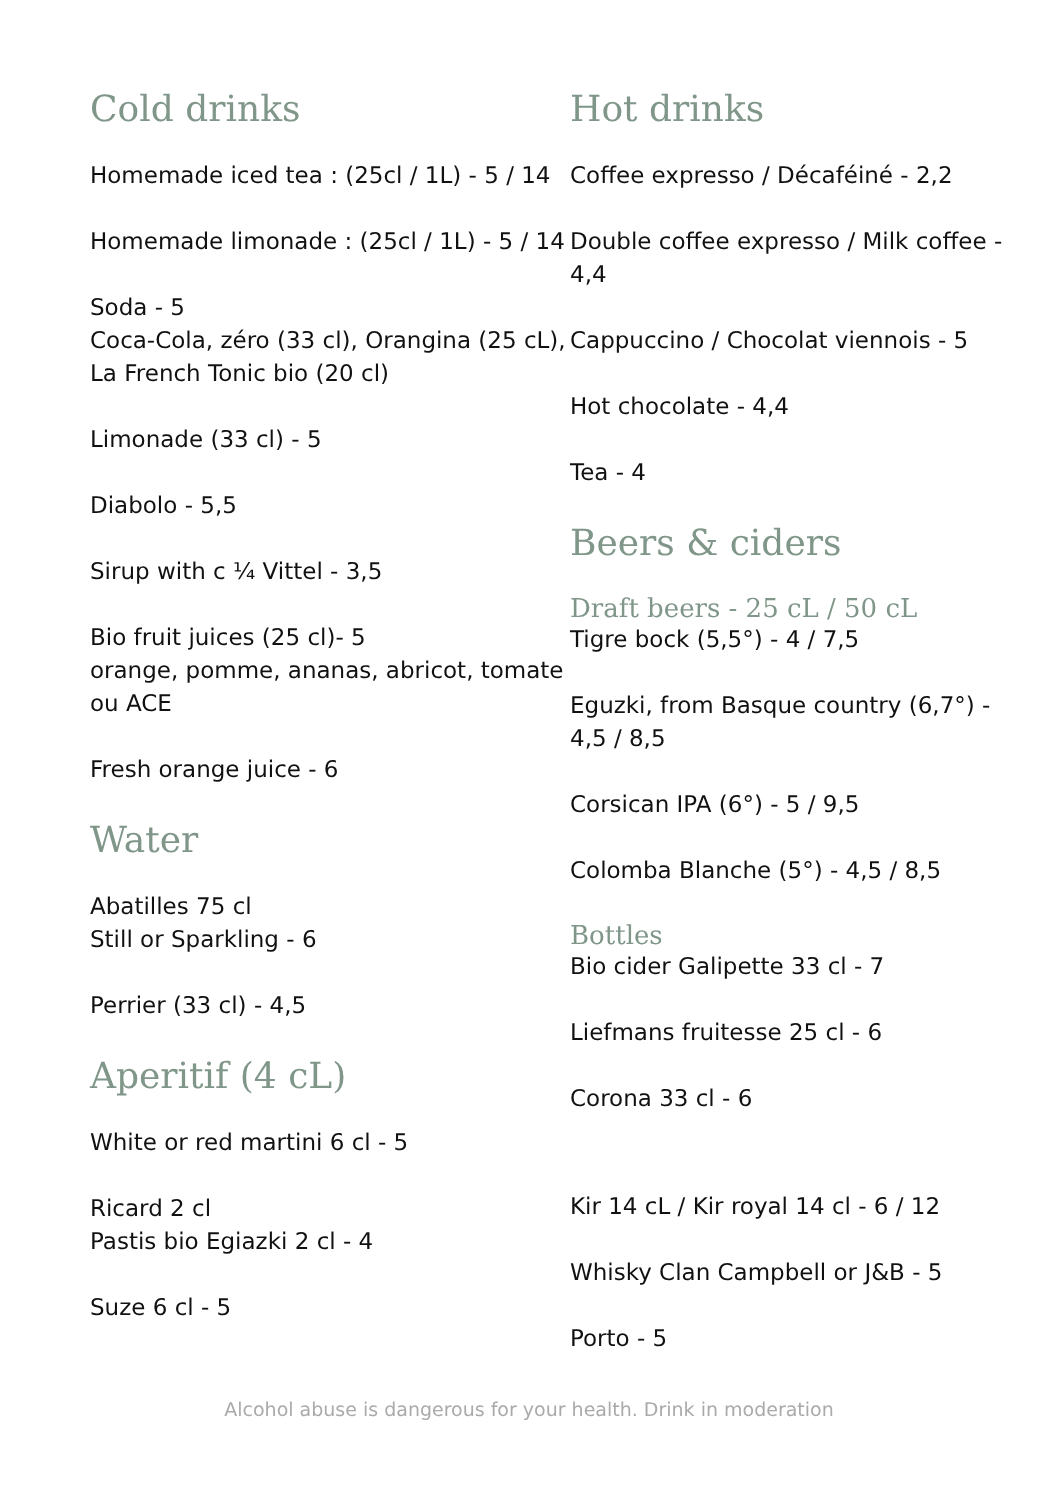Cold drinks
Homemade iced tea : (25cl / 1L) - 5 / 14
Homemade limonade : (25cl / 1L) - 5 / 14
Soda - 5
Coca-Cola, zéro (33 cl), Orangina (25 cL), La French Tonic bio (20 cl)
Limonade (33 cl) - 5
Diabolo - 5,5
Sirup with c ¼ Vittel - 3,5
Bio fruit juices (25 cl)- 5
orange, pomme, ananas, abricot, tomate ou ACE
Fresh orange juice - 6
Water
Abatilles 75 cl
Still or Sparkling - 6
Perrier (33 cl) - 4,5
Aperitif (4 cL)
White or red martini 6 cl - 5
Ricard 2 cl
Pastis bio Egiazki 2 cl - 4
Suze 6 cl - 5
Hot drinks
Coffee expresso / Décaféiné - 2,2
Double coffee expresso / Milk coffee - 4,4
Cappuccino / Chocolat viennois - 5
Hot chocolate - 4,4
Tea - 4
Beers & ciders
Draft beers - 25 cL / 50 cL
Tigre bock (5,5°) - 4 / 7,5
Eguzki, from Basque country (6,7°) - 4,5 / 8,5
Corsican IPA (6°) - 5 / 9,5
Colomba Blanche (5°) - 4,5 / 8,5
Bottles
Bio cider Galipette 33 cl - 7
Liefmans fruitesse 25 cl - 6
Corona 33 cl - 6
Kir 14 cL / Kir royal 14 cl - 6 / 12
Whisky Clan Campbell or J&B - 5
Porto - 5
Alcohol abuse is dangerous for your health. Drink in moderation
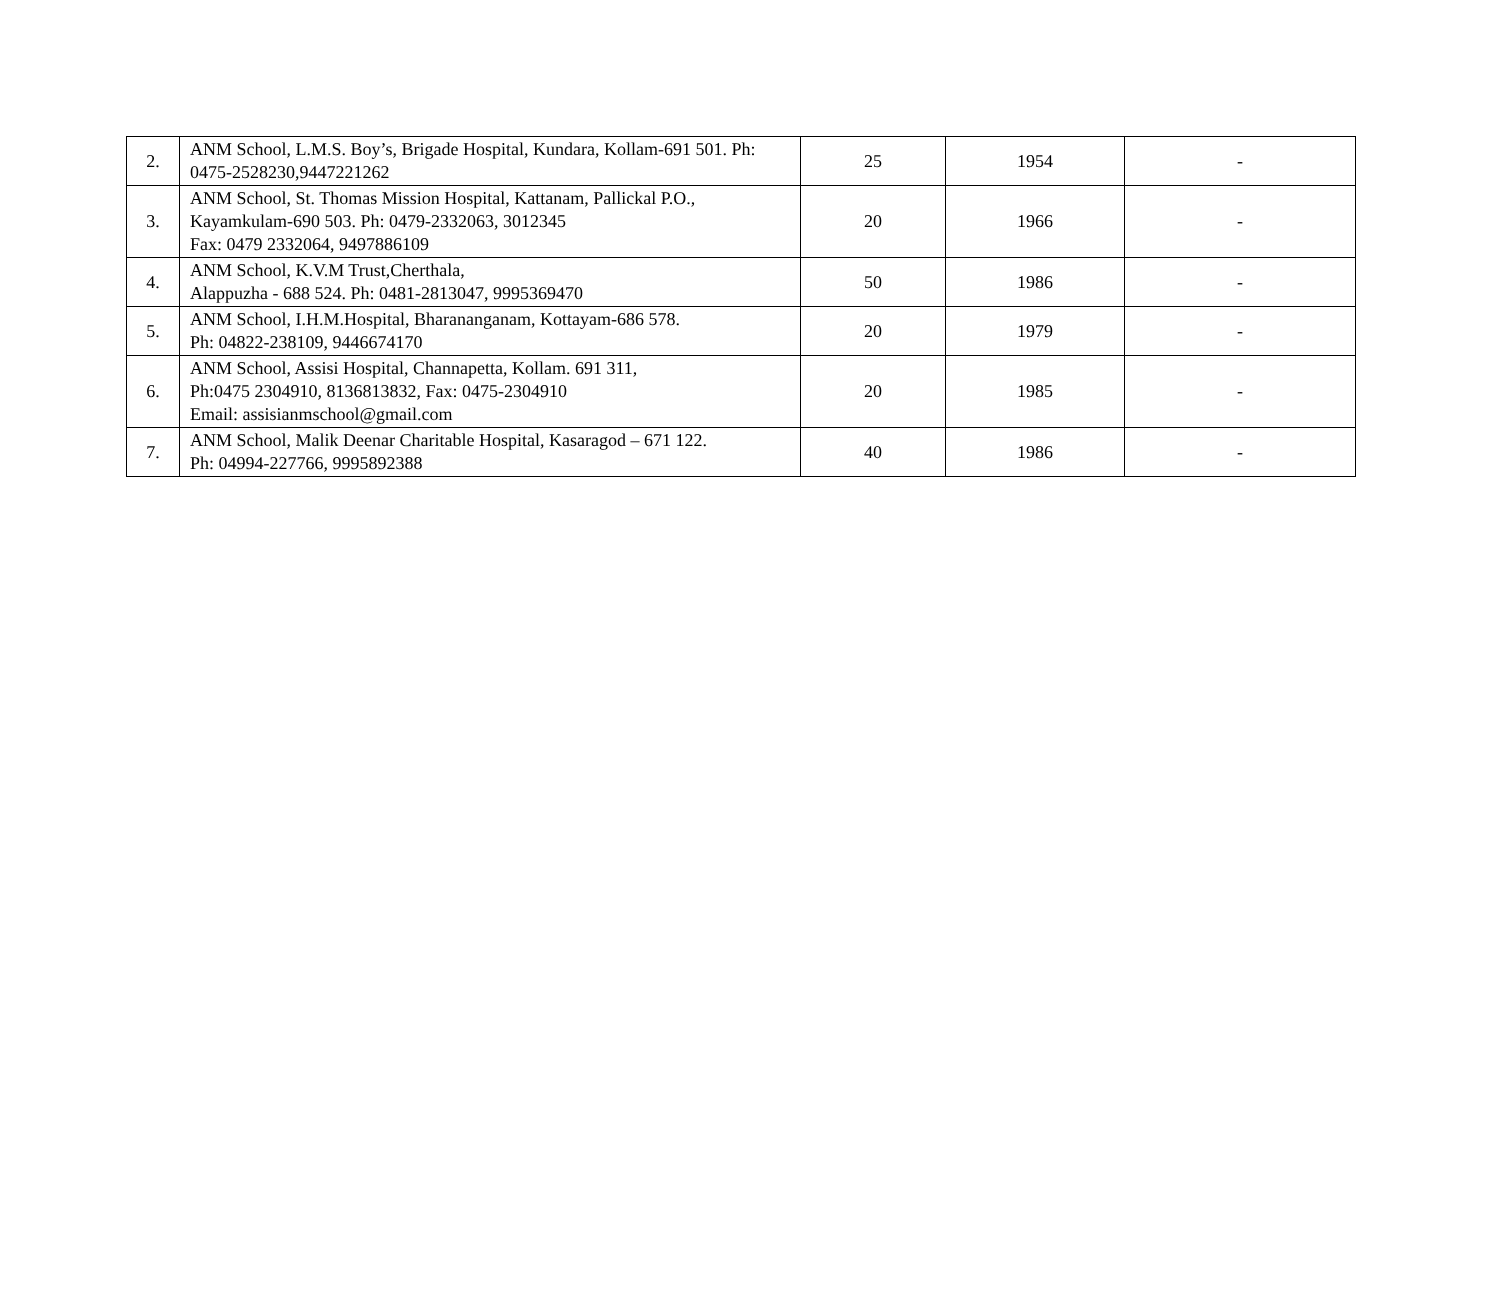| 2. | ANM School, L.M.S. Boy’s, Brigade Hospital, Kundara, Kollam-691 501. Ph: 0475-2528230,9447221262 | 25 | 1954 | - |
| 3. | ANM School, St. Thomas Mission Hospital, Kattanam, Pallickal P.O., Kayamkulam-690 503. Ph: 0479-2332063, 3012345 Fax: 0479 2332064, 9497886109 | 20 | 1966 | - |
| 4. | ANM School, K.V.M Trust,Cherthala, Alappuzha - 688 524. Ph: 0481-2813047, 9995369470 | 50 | 1986 | - |
| 5. | ANM School, I.H.M.Hospital, Bharananganam, Kottayam-686 578. Ph: 04822-238109, 9446674170 | 20 | 1979 | - |
| 6. | ANM School, Assisi Hospital, Channapetta, Kollam. 691 311, Ph:0475 2304910, 8136813832, Fax: 0475-2304910 Email: assisianmschool@gmail.com | 20 | 1985 | - |
| 7. | ANM School, Malik Deenar Charitable Hospital, Kasaragod – 671 122. Ph: 04994-227766, 9995892388 | 40 | 1986 | - |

= What needs to be done =
From the records above, return exactly the lines running from the one that contains "Tigre bock (5,5°) - 4 / 7,5" down to the one that contains "20 | 1985 | - |", both included, without any pictures.

= The completed task =
Tigre bock (5,5°) - 4 / 7,5
Eguzki, from Basque country (6,7°) - 4,5 / 8,5
Corsican IPA (6°) - 5 / 9,5
Colomba Blanche (5°) - 4,5 / 8,5
Bottles
Bio cider Galipette 33 cl - 7
Liefmans fruitesse 25 cl - 6
Corona 33 cl - 6
Kir 14 cL / Kir royal 14 cl - 6 / 12
Whisky Clan Campbell or J&B - 5
Porto - 5
Alcohol abuse is dangerous for your health. Drink in moderation
| 2. | ANM School, L.M.S. Boy’s, Brigade Hospital, Kundara, Kollam-691 501. Ph: 0475-2528230,9447221262 | 25 | 1954 | - |
| 3. | ANM School, St. Thomas Mission Hospital, Kattanam, Pallickal P.O., Kayamkulam-690 503. Ph: 0479-2332063, 3012345 Fax: 0479 2332064, 9497886109 | 20 | 1966 | - |
| 4. | ANM School, K.V.M Trust,Cherthala, Alappuzha - 688 524. Ph: 0481-2813047, 9995369470 | 50 | 1986 | - |
| 5. | ANM School, I.H.M.Hospital, Bharananganam, Kottayam-686 578. Ph: 04822-238109, 9446674170 | 20 | 1979 | - |
| 6. | ANM School, Assisi Hospital, Channapetta, Kollam. 691 311, Ph:0475 2304910, 8136813832, Fax: 0475-2304910 Email: assisianmschool@gmail.com | 20 | 1985 | - |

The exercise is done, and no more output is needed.